Fragmento seleccionado |
╭──
Pero Javier Rodrigo se ha acercado al fenómeno de la violencia colectiva y la historia de la guerra desde otras perspectivas. Fue editor de la obra Políticas de la violencia. Europa, siglo XX (PUZ, 2014), donde definía el «Novecientos europeo» como «el siglo de la democracia y de la ciencia, pero también el de las revoluciones y los fascismos. El siglo de la violencia, del genocidio y del terror». Una definición que ha ampliado a gran parte del mundo y ha completado a través del concepto de guerra civil en Comunidades rotas. Una historia global de las guerras civiles, 1917–2017 (Galaxia Gutenberg, 2019), escrito junto al profesor de la Universitat de Girona David Alegre. «Situar un amplio conjunto de guerras civiles dentro de una narrativa compartida y de largo alcance», escriben en la Introducción de la obra, «permite, por un lado, la refutación de los discursos esencialistas e interesados de los nacionalismos en cualquier latitud, según los cuales los conflictos internos se explican sobre todo –si no en exclusiva– por las especificidades intrínsecas de la sociedad afectada. Por otro lado, y muy relacionado con ello, la impugnación de las visiones de los espectadores externos, periodistas, líderes políticos, diplomáticos y opinión pública en general, que suelen observar y explicar los enfrentamientos armados como manifestaciones de la barbarie, la sed de venganza y el atraso de aquellos que los sufren».
En el libro, cuando reconocéis la dificultad para dar una definición de guerra civil, debido a que las causas, el despliegue, la intensidad y las consecuencias son en cada caso distintas, recurrís a Heráclito con la esperanza de encontrar un elemento común y originario: «guerra es padre de todos», escribe el de Éfeso. Al fin y al cabo, ¿la era de la guerra civil no es la era de la humanidad?
╰──
Datos almacenados |
╭──
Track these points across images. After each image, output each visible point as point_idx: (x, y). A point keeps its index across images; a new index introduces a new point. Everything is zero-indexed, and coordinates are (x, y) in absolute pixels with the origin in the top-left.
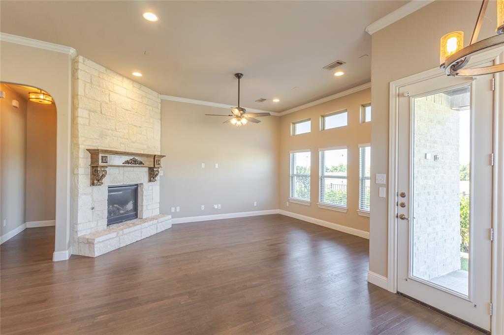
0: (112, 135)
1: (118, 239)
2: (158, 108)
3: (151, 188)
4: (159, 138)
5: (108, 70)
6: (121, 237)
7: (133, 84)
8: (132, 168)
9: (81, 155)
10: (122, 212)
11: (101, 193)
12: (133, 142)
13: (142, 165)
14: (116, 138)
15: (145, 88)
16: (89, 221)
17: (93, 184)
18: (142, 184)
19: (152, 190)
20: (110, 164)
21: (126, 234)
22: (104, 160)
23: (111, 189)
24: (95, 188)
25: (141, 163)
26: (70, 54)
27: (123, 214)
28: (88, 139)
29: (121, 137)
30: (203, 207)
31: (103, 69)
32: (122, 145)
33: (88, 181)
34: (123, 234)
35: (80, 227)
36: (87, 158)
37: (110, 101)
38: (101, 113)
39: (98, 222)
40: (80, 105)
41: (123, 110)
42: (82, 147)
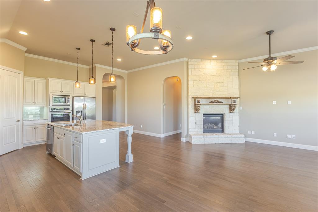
0: (205, 89)
1: (204, 139)
2: (236, 69)
3: (231, 117)
4: (237, 86)
5: (202, 60)
6: (206, 139)
7: (217, 61)
8: (217, 105)
9: (190, 100)
10: (215, 128)
11: (200, 117)
12: (217, 91)
13: (222, 103)
14: (207, 91)
15: (225, 60)
16: (194, 129)
17: (195, 112)
18: (225, 114)
19: (233, 118)
20: (202, 103)
21: (208, 138)
22: (199, 101)
23: (205, 115)
24: (197, 114)
25: (221, 102)
26: (185, 60)
27: (215, 129)
28: (193, 93)
29: (210, 90)
30: (275, 135)
31: (200, 60)
32: (211, 94)
33: (193, 111)
34: (207, 138)
35: (190, 130)
36: (193, 101)
37: (203, 74)
38: (199, 80)
39: (198, 130)
40: (190, 79)
41: (211, 76)
42: (190, 96)
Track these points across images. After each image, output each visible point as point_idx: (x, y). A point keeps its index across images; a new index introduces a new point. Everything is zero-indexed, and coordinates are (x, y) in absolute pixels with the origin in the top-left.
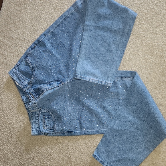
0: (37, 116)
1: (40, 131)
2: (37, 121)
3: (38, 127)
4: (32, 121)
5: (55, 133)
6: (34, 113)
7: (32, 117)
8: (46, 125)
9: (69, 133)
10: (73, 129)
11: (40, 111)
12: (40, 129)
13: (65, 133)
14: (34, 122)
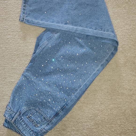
0: (21, 121)
1: (35, 132)
2: (25, 126)
3: (30, 131)
4: (20, 131)
5: (50, 122)
6: (17, 120)
7: (17, 127)
8: (36, 122)
9: (62, 111)
10: (64, 103)
11: (20, 114)
12: (33, 131)
13: (59, 113)
14: (23, 130)
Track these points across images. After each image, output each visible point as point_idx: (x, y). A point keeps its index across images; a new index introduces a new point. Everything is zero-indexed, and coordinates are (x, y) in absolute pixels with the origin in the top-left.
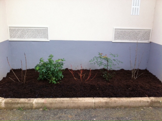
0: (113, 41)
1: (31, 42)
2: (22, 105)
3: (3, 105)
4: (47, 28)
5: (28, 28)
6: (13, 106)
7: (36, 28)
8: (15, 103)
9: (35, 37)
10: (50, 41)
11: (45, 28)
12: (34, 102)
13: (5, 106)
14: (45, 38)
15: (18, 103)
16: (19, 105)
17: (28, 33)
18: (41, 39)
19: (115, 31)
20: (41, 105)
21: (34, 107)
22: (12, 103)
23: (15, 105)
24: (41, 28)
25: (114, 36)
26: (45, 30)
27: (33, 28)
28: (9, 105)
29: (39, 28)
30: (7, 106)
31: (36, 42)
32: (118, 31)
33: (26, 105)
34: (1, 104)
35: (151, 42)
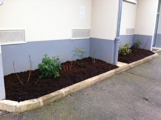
0: (72, 39)
1: (9, 46)
2: (56, 98)
3: (42, 104)
4: (24, 30)
5: (5, 31)
6: (50, 101)
7: (13, 31)
8: (51, 98)
9: (13, 40)
10: (27, 42)
11: (22, 31)
12: (63, 92)
13: (43, 104)
14: (22, 40)
15: (53, 97)
16: (54, 99)
17: (5, 37)
18: (18, 41)
19: (73, 31)
20: (68, 93)
21: (64, 96)
22: (49, 99)
23: (51, 100)
24: (18, 30)
25: (72, 36)
26: (22, 32)
27: (10, 31)
28: (47, 102)
29: (17, 31)
30: (45, 103)
31: (13, 45)
32: (74, 31)
33: (59, 97)
34: (40, 103)
35: (90, 38)
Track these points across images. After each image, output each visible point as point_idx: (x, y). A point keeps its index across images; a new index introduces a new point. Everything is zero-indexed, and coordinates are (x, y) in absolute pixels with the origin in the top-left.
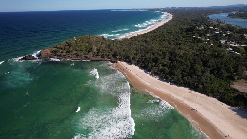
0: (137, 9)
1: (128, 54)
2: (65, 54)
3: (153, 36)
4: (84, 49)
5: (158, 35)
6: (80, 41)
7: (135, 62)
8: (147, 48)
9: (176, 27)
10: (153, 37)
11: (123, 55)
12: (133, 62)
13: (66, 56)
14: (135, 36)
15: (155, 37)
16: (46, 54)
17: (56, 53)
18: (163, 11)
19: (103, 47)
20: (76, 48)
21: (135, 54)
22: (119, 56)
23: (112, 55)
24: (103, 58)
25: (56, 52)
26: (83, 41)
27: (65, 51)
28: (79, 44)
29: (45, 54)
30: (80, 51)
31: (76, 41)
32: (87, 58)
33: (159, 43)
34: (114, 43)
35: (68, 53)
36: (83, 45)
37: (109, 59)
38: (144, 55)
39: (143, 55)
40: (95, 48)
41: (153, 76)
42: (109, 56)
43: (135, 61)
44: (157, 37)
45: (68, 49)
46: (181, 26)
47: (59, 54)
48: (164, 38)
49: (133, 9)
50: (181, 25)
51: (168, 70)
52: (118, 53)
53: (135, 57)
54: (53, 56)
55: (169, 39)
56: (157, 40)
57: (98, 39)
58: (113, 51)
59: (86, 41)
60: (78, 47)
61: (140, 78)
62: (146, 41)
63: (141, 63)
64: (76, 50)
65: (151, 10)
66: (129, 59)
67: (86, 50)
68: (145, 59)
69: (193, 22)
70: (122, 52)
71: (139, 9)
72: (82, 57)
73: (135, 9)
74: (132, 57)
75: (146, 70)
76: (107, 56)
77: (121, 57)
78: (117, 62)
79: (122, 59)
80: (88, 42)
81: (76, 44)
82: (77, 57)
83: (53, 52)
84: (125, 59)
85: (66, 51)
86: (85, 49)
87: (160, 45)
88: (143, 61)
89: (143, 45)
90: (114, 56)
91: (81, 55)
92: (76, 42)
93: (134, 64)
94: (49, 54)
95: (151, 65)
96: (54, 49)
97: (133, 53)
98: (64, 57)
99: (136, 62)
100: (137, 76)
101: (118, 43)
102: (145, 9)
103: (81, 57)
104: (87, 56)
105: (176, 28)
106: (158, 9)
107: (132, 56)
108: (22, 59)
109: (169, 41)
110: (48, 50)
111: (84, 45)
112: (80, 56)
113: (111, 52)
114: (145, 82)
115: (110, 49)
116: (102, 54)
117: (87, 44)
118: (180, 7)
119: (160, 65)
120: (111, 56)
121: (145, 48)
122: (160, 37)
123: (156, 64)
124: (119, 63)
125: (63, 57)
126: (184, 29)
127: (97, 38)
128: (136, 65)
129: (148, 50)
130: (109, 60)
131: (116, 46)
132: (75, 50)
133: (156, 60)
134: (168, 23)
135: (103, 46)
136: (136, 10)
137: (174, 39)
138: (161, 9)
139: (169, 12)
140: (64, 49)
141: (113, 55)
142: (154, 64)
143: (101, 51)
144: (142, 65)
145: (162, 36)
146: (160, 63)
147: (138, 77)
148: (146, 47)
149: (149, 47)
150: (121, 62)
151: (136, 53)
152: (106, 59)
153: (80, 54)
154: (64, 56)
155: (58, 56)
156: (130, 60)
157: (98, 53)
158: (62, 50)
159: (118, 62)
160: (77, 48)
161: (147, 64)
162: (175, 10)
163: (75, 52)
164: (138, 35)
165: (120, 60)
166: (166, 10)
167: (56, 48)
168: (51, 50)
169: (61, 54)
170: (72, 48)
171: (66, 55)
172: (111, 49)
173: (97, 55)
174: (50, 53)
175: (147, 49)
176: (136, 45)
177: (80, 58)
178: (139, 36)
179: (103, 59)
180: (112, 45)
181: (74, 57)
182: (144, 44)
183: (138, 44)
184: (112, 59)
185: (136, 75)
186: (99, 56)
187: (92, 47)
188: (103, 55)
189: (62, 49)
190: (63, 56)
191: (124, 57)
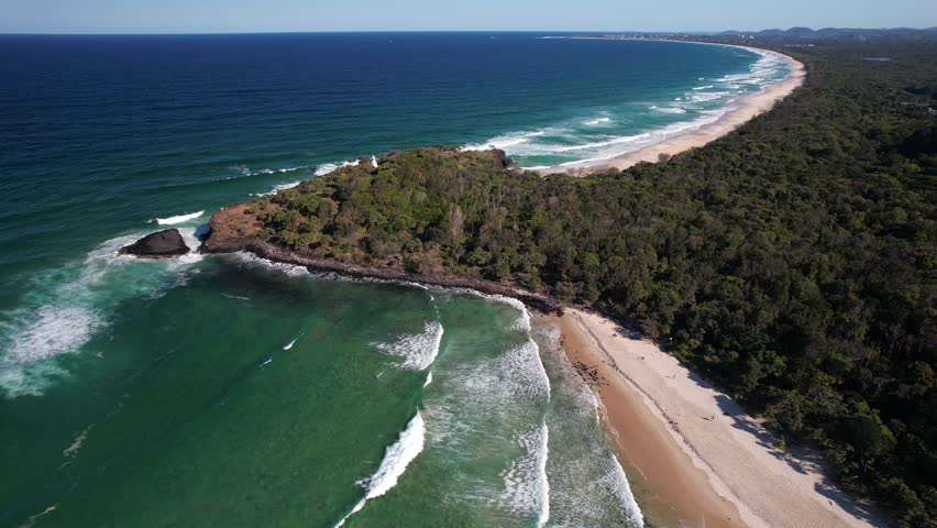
0: (646, 35)
1: (624, 273)
2: (315, 237)
3: (741, 167)
4: (403, 221)
5: (765, 163)
6: (394, 179)
7: (659, 329)
8: (728, 244)
9: (842, 123)
10: (743, 176)
11: (592, 276)
12: (650, 324)
13: (319, 251)
14: (649, 164)
15: (752, 173)
16: (235, 234)
17: (277, 231)
18: (754, 46)
19: (498, 217)
20: (366, 215)
21: (658, 278)
22: (575, 280)
23: (535, 269)
24: (493, 277)
25: (277, 225)
26: (405, 177)
27: (317, 225)
28: (386, 195)
29: (227, 232)
30: (386, 229)
31: (375, 172)
32: (412, 269)
33: (782, 214)
34: (553, 200)
35: (332, 234)
36: (404, 198)
37: (524, 287)
38: (714, 287)
39: (708, 290)
40: (458, 217)
41: (777, 455)
42: (521, 268)
43: (663, 319)
44: (764, 172)
45: (333, 213)
46: (866, 117)
47: (289, 235)
48: (802, 189)
49: (627, 34)
50: (864, 112)
51: (885, 430)
52: (570, 263)
53: (664, 294)
54: (262, 244)
55: (831, 197)
56: (765, 195)
57: (481, 166)
58: (545, 242)
59: (422, 178)
60: (380, 211)
61: (697, 462)
62: (708, 198)
63: (696, 343)
64: (366, 224)
65: (705, 38)
66: (628, 306)
67: (414, 225)
68: (721, 319)
69: (919, 97)
70: (592, 259)
71: (654, 35)
72: (390, 264)
73: (639, 35)
74: (647, 294)
75: (730, 392)
76: (513, 270)
77: (585, 288)
78: (560, 314)
79: (590, 300)
80: (428, 185)
81: (373, 193)
82: (366, 259)
83: (267, 225)
84: (603, 297)
85: (321, 227)
86: (410, 219)
87: (789, 223)
88: (710, 331)
89: (698, 222)
90: (550, 274)
91: (386, 252)
92: (373, 182)
93: (656, 341)
94: (246, 234)
95: (763, 370)
96: (272, 208)
97: (651, 268)
98: (310, 256)
99: (667, 330)
100: (678, 439)
101: (572, 197)
102: (680, 36)
103: (384, 263)
104: (415, 257)
105: (842, 127)
106: (732, 38)
107: (645, 288)
108: (129, 250)
109: (834, 202)
110: (246, 212)
111: (409, 202)
112: (383, 258)
113: (533, 247)
114: (731, 498)
115: (529, 233)
116: (489, 254)
117: (422, 196)
118: (831, 30)
119: (821, 376)
120: (532, 272)
121: (713, 245)
122: (775, 178)
123: (791, 367)
124: (573, 320)
125: (303, 256)
126: (889, 137)
127: (474, 162)
128: (665, 349)
129: (732, 256)
130: (521, 292)
131: (561, 216)
132: (363, 225)
133: (789, 339)
134: (792, 103)
135: (499, 213)
136: (642, 38)
137: (860, 191)
138: (748, 34)
139: (784, 51)
140: (316, 214)
141: (541, 268)
142: (780, 361)
143: (484, 237)
144: (700, 351)
145: (788, 169)
146: (819, 361)
147: (686, 449)
148: (719, 239)
149: (737, 236)
150: (584, 315)
151: (665, 266)
152: (507, 283)
153: (383, 247)
154: (312, 246)
155: (284, 244)
156: (632, 309)
157: (470, 247)
158: (304, 220)
159: (568, 311)
160: (375, 217)
161: (735, 355)
162: (807, 42)
163: (360, 233)
164: (662, 157)
165: (577, 301)
166: (769, 41)
167: (281, 203)
168: (258, 212)
169: (297, 236)
170: (349, 211)
171: (318, 244)
172: (536, 232)
173: (462, 261)
174: (251, 228)
175: (723, 253)
176: (661, 215)
177: (379, 267)
178: (669, 164)
179: (493, 285)
180: (539, 210)
181: (355, 261)
182: (707, 216)
183: (672, 211)
184: (534, 292)
185: (668, 427)
186: (471, 265)
187: (444, 211)
188: (494, 261)
189: (304, 212)
190: (305, 249)
191: (599, 289)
╰──
Detalles del ejercicio |
Repite al pie de la letra el fragmento sobre las guerras civiles, desde "En el libro, cuando" hasta "de la humanidad?", ambos incluidos.

Resultado a continuación |
En el libro, cuando reconocéis la dificultad para dar una definición de guerra civil, debido a que las causas, el despliegue, la intensidad y las consecuencias son en cada caso distintas, recurrís a Heráclito con la esperanza de encontrar un elemento común y originario: «guerra es padre de todos», escribe el de Éfeso. Al fin y al cabo, ¿la era de la guerra civil no es la era de la humanidad?